*INFORMATION SUPPLIED*.
• • • • •

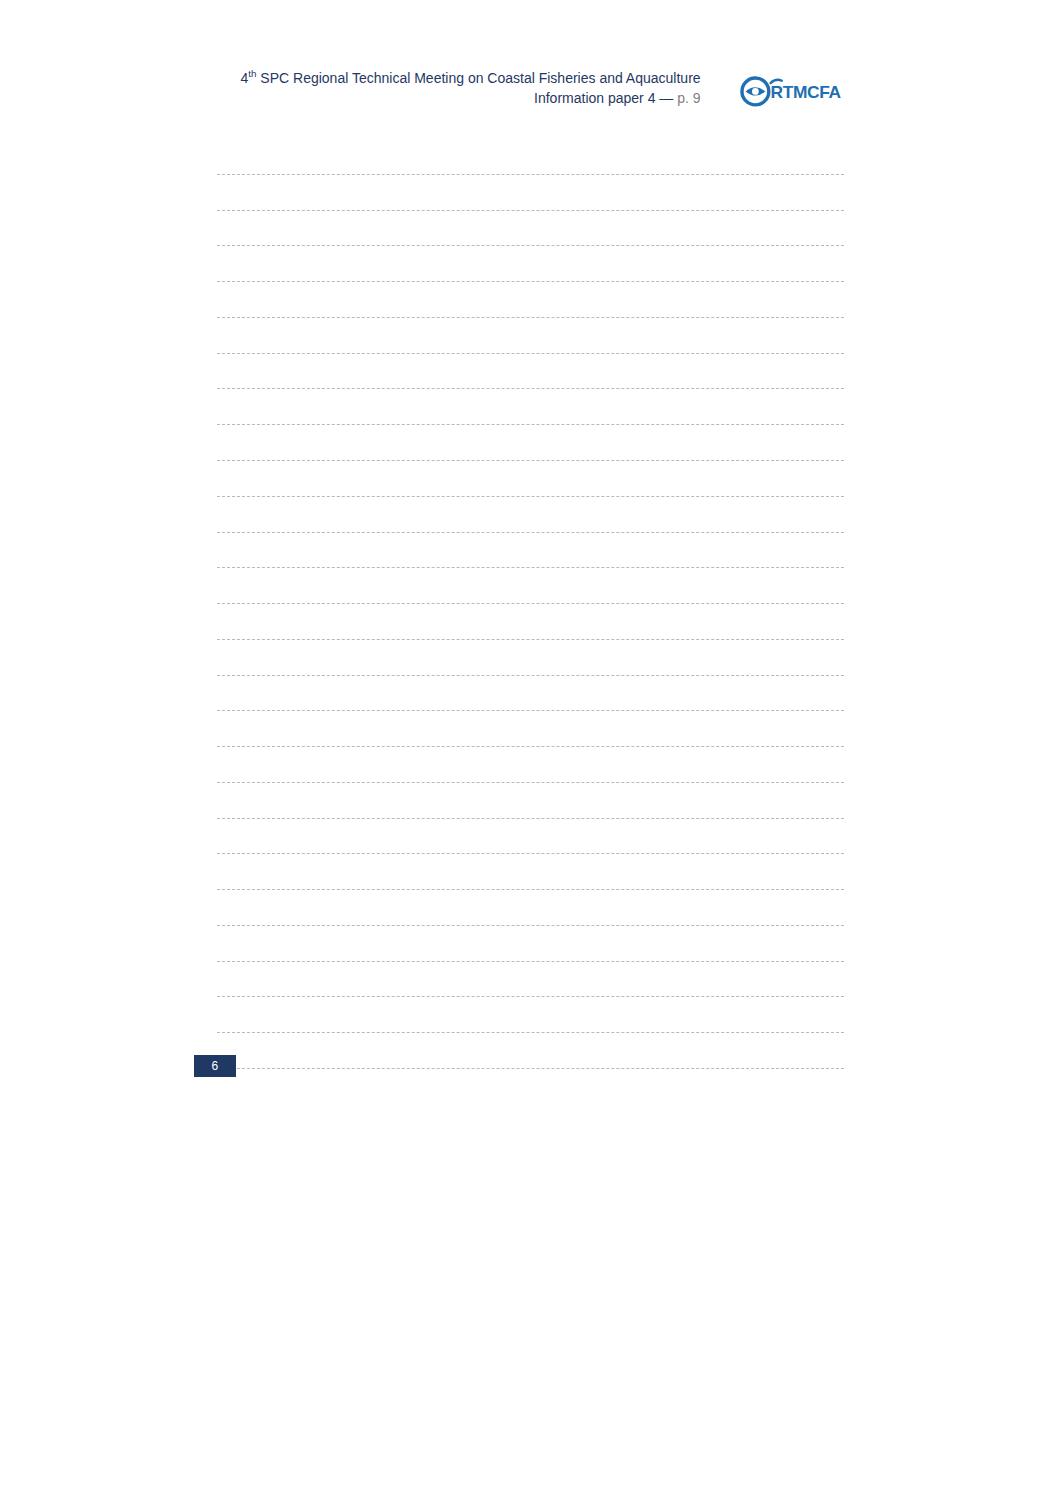4th SPC Regional Technical Meeting on Coastal Fisheries and Aquaculture
Information paper 4 — p. 9
RTMCFA
6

• • • • •

*PROBLEM TO SOLVE*. Pictures stay out. Write out everything else in the material exactly.

*THE ANSWER*.
4th SPC Regional Technical Meeting on Coastal Fisheries and Aquaculture
Information paper 4 — p. 9
RTMCFA
6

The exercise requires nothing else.